(Data begins)

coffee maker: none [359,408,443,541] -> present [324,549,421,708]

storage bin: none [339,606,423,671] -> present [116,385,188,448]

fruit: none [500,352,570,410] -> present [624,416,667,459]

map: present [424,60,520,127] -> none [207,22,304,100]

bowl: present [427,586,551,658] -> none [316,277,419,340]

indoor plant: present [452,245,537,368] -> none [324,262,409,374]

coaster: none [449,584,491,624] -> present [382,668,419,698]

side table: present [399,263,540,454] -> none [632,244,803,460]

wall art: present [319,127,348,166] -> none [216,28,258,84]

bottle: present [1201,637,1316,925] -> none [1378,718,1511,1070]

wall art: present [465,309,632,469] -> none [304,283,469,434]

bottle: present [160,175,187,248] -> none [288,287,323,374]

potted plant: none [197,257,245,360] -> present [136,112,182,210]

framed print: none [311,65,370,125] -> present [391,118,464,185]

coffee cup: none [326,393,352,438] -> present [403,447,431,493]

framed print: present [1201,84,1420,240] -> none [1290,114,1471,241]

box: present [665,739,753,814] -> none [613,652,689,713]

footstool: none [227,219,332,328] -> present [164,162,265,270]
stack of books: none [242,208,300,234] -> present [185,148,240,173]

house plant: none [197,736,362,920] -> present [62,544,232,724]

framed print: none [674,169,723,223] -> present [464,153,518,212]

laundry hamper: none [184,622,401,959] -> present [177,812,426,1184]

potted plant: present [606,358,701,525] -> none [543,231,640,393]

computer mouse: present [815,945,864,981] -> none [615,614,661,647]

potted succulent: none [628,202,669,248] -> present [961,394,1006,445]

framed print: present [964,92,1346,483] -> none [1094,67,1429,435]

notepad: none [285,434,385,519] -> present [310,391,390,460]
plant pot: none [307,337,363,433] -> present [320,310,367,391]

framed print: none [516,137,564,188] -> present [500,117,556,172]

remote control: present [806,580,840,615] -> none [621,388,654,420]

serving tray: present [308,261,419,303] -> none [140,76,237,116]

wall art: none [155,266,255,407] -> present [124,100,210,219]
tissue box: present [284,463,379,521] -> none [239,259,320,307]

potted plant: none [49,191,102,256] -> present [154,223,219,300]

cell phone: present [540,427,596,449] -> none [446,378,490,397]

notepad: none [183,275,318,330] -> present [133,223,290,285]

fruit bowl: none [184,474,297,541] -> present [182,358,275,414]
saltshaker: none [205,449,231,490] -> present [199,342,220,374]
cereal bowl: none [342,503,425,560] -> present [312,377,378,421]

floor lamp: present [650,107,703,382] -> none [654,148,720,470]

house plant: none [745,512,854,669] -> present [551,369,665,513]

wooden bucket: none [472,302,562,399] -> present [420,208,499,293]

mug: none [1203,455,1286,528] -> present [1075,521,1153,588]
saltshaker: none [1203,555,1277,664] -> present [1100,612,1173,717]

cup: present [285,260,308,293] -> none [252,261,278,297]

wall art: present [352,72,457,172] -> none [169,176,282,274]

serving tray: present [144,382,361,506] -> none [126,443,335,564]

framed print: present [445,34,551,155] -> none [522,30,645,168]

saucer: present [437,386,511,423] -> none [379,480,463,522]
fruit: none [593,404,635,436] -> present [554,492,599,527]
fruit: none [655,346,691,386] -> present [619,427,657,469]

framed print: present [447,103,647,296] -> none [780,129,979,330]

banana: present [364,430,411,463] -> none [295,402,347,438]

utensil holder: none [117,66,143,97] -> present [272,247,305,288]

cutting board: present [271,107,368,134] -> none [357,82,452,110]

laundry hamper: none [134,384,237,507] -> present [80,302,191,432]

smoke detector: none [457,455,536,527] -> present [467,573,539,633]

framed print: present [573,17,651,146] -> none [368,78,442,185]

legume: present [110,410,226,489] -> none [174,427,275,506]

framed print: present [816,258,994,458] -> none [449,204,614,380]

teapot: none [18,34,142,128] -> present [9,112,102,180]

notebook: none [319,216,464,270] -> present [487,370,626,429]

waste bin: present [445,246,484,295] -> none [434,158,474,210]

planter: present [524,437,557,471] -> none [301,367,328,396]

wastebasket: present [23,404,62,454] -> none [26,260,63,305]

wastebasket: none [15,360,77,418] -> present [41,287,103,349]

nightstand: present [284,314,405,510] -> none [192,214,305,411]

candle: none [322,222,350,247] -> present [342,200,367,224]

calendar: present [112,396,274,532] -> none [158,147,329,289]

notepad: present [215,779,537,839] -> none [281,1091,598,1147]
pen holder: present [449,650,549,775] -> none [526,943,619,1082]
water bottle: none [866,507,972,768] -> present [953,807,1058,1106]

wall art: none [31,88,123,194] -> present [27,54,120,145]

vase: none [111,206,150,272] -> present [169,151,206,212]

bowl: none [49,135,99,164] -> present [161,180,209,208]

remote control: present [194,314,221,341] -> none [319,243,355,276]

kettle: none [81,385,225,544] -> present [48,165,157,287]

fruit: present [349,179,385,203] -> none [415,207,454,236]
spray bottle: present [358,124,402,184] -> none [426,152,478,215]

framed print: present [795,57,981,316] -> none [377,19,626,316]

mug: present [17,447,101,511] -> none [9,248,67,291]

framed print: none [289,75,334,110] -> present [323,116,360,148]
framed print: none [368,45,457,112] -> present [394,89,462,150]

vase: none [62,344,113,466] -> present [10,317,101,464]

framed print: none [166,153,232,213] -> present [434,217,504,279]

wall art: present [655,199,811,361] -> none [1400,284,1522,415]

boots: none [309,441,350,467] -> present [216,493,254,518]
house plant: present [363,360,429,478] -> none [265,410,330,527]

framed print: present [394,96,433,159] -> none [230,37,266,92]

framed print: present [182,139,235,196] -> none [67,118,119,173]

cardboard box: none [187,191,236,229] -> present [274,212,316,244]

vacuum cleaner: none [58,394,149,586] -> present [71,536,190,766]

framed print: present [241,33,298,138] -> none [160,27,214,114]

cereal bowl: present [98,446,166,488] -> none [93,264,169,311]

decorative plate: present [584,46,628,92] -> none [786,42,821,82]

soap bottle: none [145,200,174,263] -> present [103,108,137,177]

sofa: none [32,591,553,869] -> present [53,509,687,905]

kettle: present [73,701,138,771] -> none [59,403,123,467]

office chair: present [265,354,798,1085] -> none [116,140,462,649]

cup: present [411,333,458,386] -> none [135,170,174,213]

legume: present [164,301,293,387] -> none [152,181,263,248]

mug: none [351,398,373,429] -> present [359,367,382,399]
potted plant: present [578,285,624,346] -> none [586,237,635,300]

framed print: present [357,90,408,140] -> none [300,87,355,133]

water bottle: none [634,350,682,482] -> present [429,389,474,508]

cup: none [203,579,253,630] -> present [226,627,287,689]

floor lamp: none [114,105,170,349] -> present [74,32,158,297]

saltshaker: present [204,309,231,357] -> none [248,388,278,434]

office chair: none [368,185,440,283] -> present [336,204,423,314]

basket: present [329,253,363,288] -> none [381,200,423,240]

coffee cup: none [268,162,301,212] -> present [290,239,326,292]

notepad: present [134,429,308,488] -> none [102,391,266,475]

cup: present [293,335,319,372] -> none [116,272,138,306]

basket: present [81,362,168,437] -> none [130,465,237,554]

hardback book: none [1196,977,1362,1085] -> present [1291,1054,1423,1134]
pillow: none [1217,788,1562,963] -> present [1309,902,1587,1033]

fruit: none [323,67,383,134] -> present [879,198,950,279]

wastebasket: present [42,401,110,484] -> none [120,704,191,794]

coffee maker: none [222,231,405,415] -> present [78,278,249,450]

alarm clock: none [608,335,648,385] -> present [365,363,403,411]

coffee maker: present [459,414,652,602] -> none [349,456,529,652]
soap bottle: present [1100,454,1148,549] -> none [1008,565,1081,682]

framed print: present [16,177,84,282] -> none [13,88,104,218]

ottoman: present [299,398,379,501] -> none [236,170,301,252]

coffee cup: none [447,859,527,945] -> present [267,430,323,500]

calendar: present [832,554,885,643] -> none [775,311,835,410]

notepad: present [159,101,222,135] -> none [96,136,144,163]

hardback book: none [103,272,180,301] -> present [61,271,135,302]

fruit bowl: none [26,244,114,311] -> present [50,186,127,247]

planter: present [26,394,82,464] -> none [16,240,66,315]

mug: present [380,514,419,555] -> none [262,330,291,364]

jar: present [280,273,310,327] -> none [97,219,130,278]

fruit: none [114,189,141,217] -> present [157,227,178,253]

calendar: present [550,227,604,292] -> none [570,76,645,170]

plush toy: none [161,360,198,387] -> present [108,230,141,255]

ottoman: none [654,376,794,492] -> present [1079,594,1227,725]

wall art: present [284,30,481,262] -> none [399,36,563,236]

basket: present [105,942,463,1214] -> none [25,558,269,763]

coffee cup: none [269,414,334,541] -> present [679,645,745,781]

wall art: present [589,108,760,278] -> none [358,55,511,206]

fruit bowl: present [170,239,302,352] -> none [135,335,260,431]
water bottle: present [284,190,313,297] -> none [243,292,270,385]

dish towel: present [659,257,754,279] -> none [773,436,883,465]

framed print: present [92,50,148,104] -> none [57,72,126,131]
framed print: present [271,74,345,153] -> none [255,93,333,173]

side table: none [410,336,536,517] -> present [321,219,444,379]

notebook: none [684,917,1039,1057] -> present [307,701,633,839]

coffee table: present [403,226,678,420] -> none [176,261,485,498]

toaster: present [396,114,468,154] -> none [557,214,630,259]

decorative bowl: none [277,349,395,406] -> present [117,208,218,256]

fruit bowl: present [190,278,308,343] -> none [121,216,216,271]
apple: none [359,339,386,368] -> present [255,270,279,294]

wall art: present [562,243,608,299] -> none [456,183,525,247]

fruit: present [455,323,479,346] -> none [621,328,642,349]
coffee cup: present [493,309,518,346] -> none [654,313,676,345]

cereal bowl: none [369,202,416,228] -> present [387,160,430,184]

(Data ends)

About this task. In the records above, find the line with "laundry hamper: none [184,622,401,959]"; write out exactly that line and each one after it, stopping after the line with "potted plant: none [49,191,102,256]".

Answer space.
laundry hamper: none [184,622,401,959] -> present [177,812,426,1184]

potted plant: present [606,358,701,525] -> none [543,231,640,393]

computer mouse: present [815,945,864,981] -> none [615,614,661,647]

potted succulent: none [628,202,669,248] -> present [961,394,1006,445]

framed print: present [964,92,1346,483] -> none [1094,67,1429,435]

notepad: none [285,434,385,519] -> present [310,391,390,460]
plant pot: none [307,337,363,433] -> present [320,310,367,391]

framed print: none [516,137,564,188] -> present [500,117,556,172]

remote control: present [806,580,840,615] -> none [621,388,654,420]

serving tray: present [308,261,419,303] -> none [140,76,237,116]

wall art: none [155,266,255,407] -> present [124,100,210,219]
tissue box: present [284,463,379,521] -> none [239,259,320,307]

potted plant: none [49,191,102,256] -> present [154,223,219,300]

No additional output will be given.